Hula girl’s hips jiggled as she waved with her perpetually beaming smile. Lara wished she could borrow a little of that optimism.

When she entered the bar, the blare of Rastafarian steel-drum rhythms matched her pounding heart. She dragged herself onto a stool at the long bar, which was decorated overhead with straw thatching resembling a tiki hut. Lanterns, hung at intervals, glowed orange and flickered with fake flames. She wished she could be somewhere far away, on a beach, listening to the calming ocean, digging her toes into warm sand.

The cute bartender Ray finished wiping the edge of a glass and approached. He glanced at his watch and then grinned at her. “You’re here on a Tuesday? Without the usual girl crew?”

“I don’t even know what day it is,” she muttered. “My week—my life—is shot to hell.”

Ray sent her a compassionate glance. “Rough one? I’ve got a cure for that.
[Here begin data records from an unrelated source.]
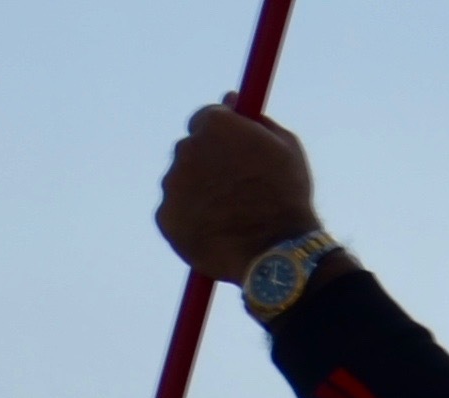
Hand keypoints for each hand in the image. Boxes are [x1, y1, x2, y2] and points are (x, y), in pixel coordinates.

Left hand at [157, 100, 319, 284]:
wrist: (271, 247)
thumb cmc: (284, 192)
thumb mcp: (283, 145)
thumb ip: (252, 119)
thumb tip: (230, 99)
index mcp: (216, 127)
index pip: (204, 117)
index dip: (219, 131)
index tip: (230, 143)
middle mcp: (187, 151)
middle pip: (189, 147)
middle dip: (206, 158)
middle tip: (232, 180)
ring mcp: (172, 185)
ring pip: (180, 179)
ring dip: (197, 188)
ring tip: (229, 208)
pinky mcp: (163, 217)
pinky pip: (173, 209)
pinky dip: (188, 214)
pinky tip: (214, 225)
A pineapple upside-down cake martini.”

“Bring it on.”

She appreciated the normalcy of watching Ray mix a drink in the metal shaker and pour the yellow-tinted liquor combo into a martini glass he’d rimmed with crystals of raw sugar. After depositing her drink, he crossed his arms on the bar. His forehead furrowed. “What’s wrong?”

“Everything?”

“Oh, well if that’s all.” He slid her an appealing grin. “Here I thought maybe you came by just to see me.” His bright blue eyes twinkled in the low light.

Wait, was he flirting with her? Damn. She thought of all the times she would’ve enjoyed taking him home at last call…an exciting hookup with a sexy guy to break her dating dry spell… But the timing couldn’t be worse.

“No, sorry,” she said, feeling even more miserable.